We all know by now about the NSA spying program, and how they're basically reading everyone's emails, listening to everyone's phone calls and voice mail messages, etc. And this is exactly the kind of thing the United States Constitution was design to try to prevent. People are so freaked out, they're even going back to reading the dystopian future novel (or just the current, everyday novel for the present): 1984. (It took them a little bit longer than the author had predicted to get to this big government Big Brother spying free-for-all society where there's no privacy anymore, but that's always the way it is, isn't it? 2001 didn't see trips to Jupiter to visit superintelligent, psyonic rectangles, Blade Runner's purported time period is just a few short years away, and we're not nearly there yet with flying cars and replicants and origami-wielding policemen! {More's the pity.})
But there's one thing that you won't find in 1984, and it's the way the government could sell us all on accepting the NSA's supersnooperama! That's right: I am, of course, talking about humor! Yes, just to get everyone hooked on the spying program, the NSA could hire some scandal-rag types and comedians to pour over all of the emails, phone calls and voice mails they've got on file, and they could read out a few of the funniest, most embarrassing ones every day on the news and the NSA website! (Naturally they'd redact all the names and locations from the presentation, just so we won't get uncomfortable with the possibility of being outed personally to the general public for our worst, most idiotic behavioral screw-ups.)
Yes, with America's fascination with celebrity scandals and turpitude, we'd hang on every cringeworthy word! And celebrities know they're in the public eye, so they've probably got at least some filter to the crazy things they say and do, even with a Charlie Sheen or an Amanda Bynes. But imagine the plethora of ridiculously mortifying revelations we could feast upon daily from people who thought their conversations and messages were private! Why, they'll be so entertaining, we'll all wonder why we didn't demand the government provide this service before!

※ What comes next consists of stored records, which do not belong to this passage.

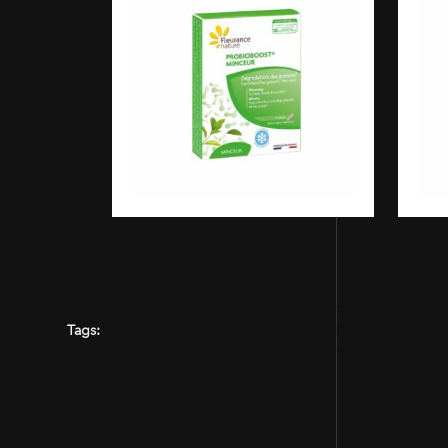
Tags:
BIO
FLEURANCE NATURE
PRO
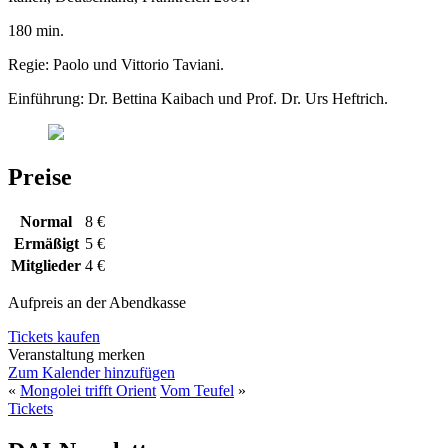
180 min.
Regie: Paolo und Vittorio Taviani.
Einführung: Dr. Bettina Kaibach und Prof. Dr. Urs Heftrich.
Preise
Normal
8 €
Ermäßigt
5 €
Mitglieder
4 €
Aufpreis an der Abendkasse
Tickets kaufen
Veranstaltung merken
Zum Kalender hinzufügen
«
Mongolei trifft Orient
Vom Teufel
»
Tickets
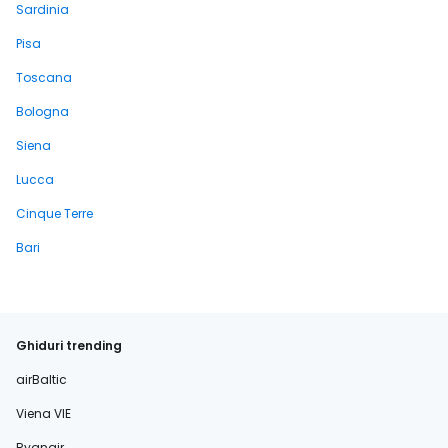
Sardinia
Pisa
Toscana
Bologna
Siena
Lucca
Cinque Terre
Bari
Ghiduri trending
airBaltic
Viena VIE
Ryanair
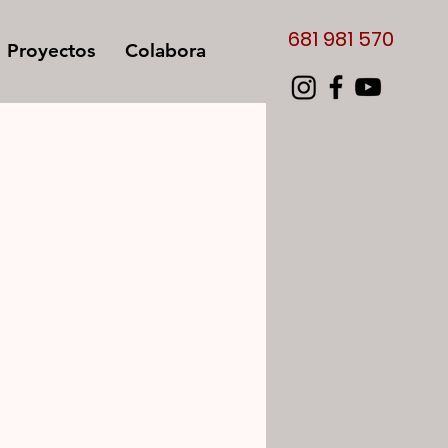
681 98
1 570
Proyectos
Colabora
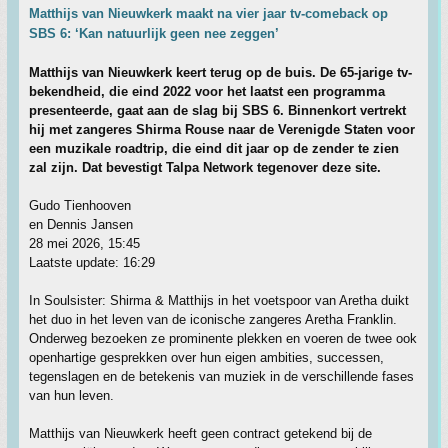
Matthijs van Nieuwkerk maakt na vier jaar tv-comeback op
SBS 6: ‘Kan natuurlijk geen nee zeggen’
Matthijs van Nieuwkerk keert terug op de buis. De 65-jarige tv-
bekendheid, die eind 2022 voor het laatst een programma
presenteerde, gaat aan de slag bij SBS 6. Binnenkort vertrekt
hij met zangeres Shirma Rouse naar de Verenigde Staten voor
een muzikale roadtrip, die eind dit jaar op de zender te zien
zal zijn. Dat bevestigt Talpa Network tegenover deze site.
Gudo Tienhooven
en Dennis Jansen
28 mei 2026, 15:45
Laatste update: 16:29
In Soulsister: Shirma & Matthijs in het voetspoor van Aretha duikt
het duo in het leven van de iconische zangeres Aretha Franklin.
Onderweg bezoeken ze prominente plekken en voeren de twee ook
openhartige gesprekken over hun eigen ambities, successen,
tegenslagen en de betekenis van muziek in de verschillende fases
van hun leven.
Matthijs van Nieuwkerk heeft geen contract getekend bij de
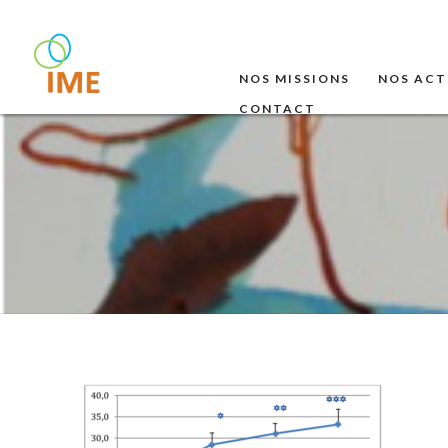
NOS MISSIONS
NOS ACT
CONTACT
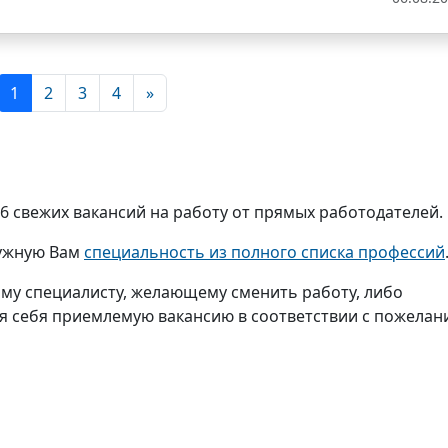
1
2
3
4
»
6 свежих вакансий на работу от прямых работодателей.
нужную Вам
специальность из полного списка профессий
му специалисту, желающему сменить работу, либо
я себя приемлемую вакансию в соответствии с пожелан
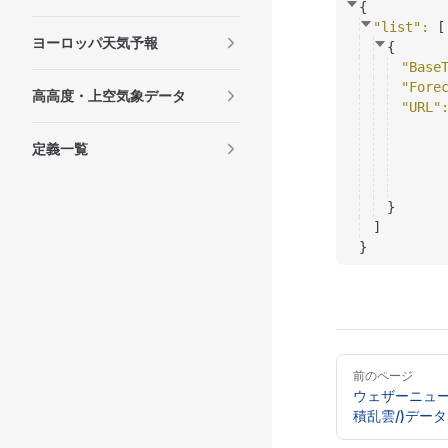
{
"list"
: 
[
ヨーロッパ天気予報
{
"Base
"Fore
高高度・上空気象データ
"URL"
定義一覧
}
]
}
Pager
前のページ
ウェザーニュー
積乱雲/)データ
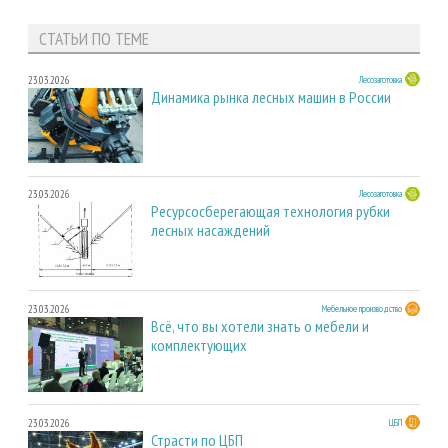
СТАТЬИ ПО ТЕМЕ
23.03.2026
Лесозаготовка
Динамика рынка лесных машин в России
23.03.2026
Лесозаготовка
Ресурсосберегающая технология рубки
лесных насаждений
23.03.2026
Мебельное производство
Всё, что вы хотели знать о мебели и
комплектующих
23.03.2026
ЦБП
Страсти по ЦБП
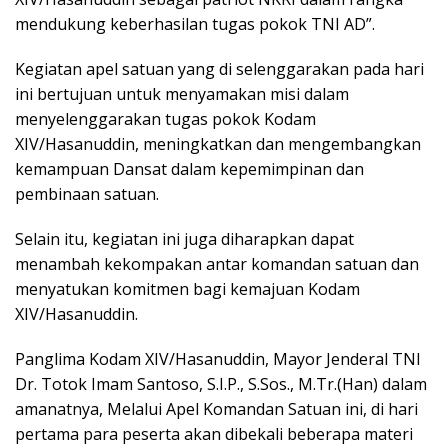
mendukung keberhasilan tugas pokok TNI AD”.
Kegiatan apel satuan yang di selenggarakan pada hari
ini bertujuan untuk menyamakan misi dalam
menyelenggarakan tugas pokok Kodam
XIV/Hasanuddin, meningkatkan dan mengembangkan
kemampuan Dansat dalam kepemimpinan dan
pembinaan satuan.
Selain itu, kegiatan ini juga diharapkan dapat
menambah kekompakan antar komandan satuan dan
menyatukan komitmen bagi kemajuan Kodam
XIV/Hasanuddin.
Panglima Kodam XIV/Hasanuddin, Mayor Jenderal TNI
Dr. Totok Imam Santoso, S.I.P., S.Sos., M.Tr.(Han) dalam
amanatnya, Melalui Apel Komandan Satuan ini, di hari
pertama para peserta akan dibekali beberapa materi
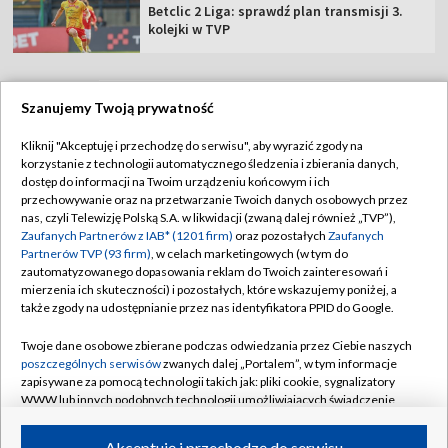
Betclic 2 Liga: sprawdź plan transmisji 3.
kolejki w TVP
Szanujemy Twoją prywatność
TVP
Kliknij "Akceptuję i przechodzę do serwisu", aby wyrazić zgody na
korzystanie z technologii automatycznego śledzenia i zbierania danych,
Abonament TVP
Regulamin TVP
dostęp do informacji na Twoim urządzeniu końcowym i ich
Polityka prywatności
Sklep TVP
przechowywanie oraz na przetwarzanie Twoich danych osobowych przez
nas, czyli Telewizję Polską S.A. w likwidacji (zwaną dalej również „TVP”),
Biuro Reklamy
Moje zgody
Zaufanych Partnerów z IAB* (1201 firm)
oraz pozostałych
Zaufanych
Partnerów TVP (93 firm)
, w celach marketingowych (w tym do
Oferta Handlowa
Biuro reklamy
zautomatyzowanego dopasowania reklam do Twoich zainteresowań i
mierzenia ich skuteczności) i pozostałych, które wskazujemy poniżej, a
Telegazeta ogłoszenia
Kontakt
także zgody na udostępnianie przez nas identyfikatora PPID do Google.
Emisja w TVP
Twoje dane osobowe zbierane podczas odwiedzania przez Ciebie naszych
Kanały
Rada Programowa
poszczególnych serwisów
zwanych dalej „Portalem”, w tym informacje
zapisywane za pomocą technologii takich jak: pliki cookie, sygnalizatory
Ogłoszenia przetargowe
WWW lub innych podobnych technologii umożliwiających świadczenie
©2026 Telewizja Polska Spółka Akcyjna w likwidacji
dopasowanych i bezpiecznych usług, personalizację treści oraz reklam,
Akademia Telewizyjna
udostępnianie funkcji mediów społecznościowych oraz analizowanie
Akceptuję i przechodzę do serwisu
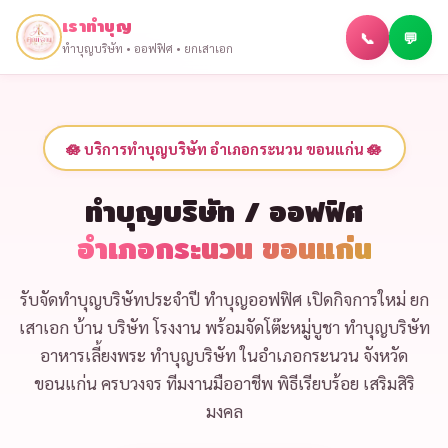
เราทำบุญ
📞
💬
ทำบุญบริษัท • ออฟฟิศ • ยกเสาเอก
🪷 บริการทำบุญบริษัท อำเภอกระนวน ขอนแก่น 🪷
ทำบุญบริษัท / ออฟฟิศ
อำเภอกระนวน ขอนแก่น
รับจัด
ทำบุญบริษัทประจำปี
ทำบุญออฟฟิศ เปิดกิจการใหม่
ยก
เสาเอก บ้าน บริษัท โรงงาน
พร้อม
จัดโต๊ะหมู่บูชา ทำบุญบริษัท
อาหารเลี้ยงพระ ทำบุญบริษัท
ในอำเภอกระนวน จังหวัด
ขอนแก่น ครบวงจร ทีมงานมืออาชีพ พิธีเรียบร้อย เสริมสิริ
มงคล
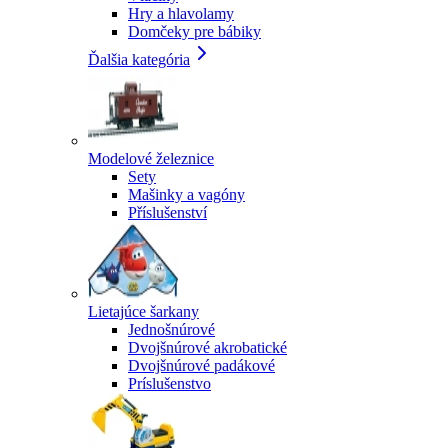
Hry a hlavolamy
Domčeky pre bábiky
Ďalšia kategória
Modelové železnice
Sety
Mašinky a vagóny
Příslušenství
Lietajúce šarkany
Jednošnúrové
Dvojšnúrové akrobatické
Dvojšnúrové padákové
Príslušenstvo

And with everyone distracted and entertained with new hilarious interpersonal bloopers from pick-up attempts, lovers' quarrels, people caught cheating, etc., multiple times a day, the NSA will be free to continue to spy on everybody's everything all the time to protect us from terrorists; you know, in between reading and listening to all of our most embarrassing ultimate fail correspondences! (I know I have a bunch of these too: we all do! And because we all assumed it was private, we said more outrageous things than anyone will ever expect to get to hear! And that will be more entertaining than anyone could possibly imagine: enough for us to grudgingly accept the massive loss of privacy, I'd bet. {Hey, what can we do about it anyway? And since they're invading our private lives, don't they at least owe us some fun entertainment as a bonus perk?} And maybe some people will even go out of their way to make intentionally egregious faux pas flubs just to try to make it into the broadcast of shame, like with YouTube "ultimate fails" videos.)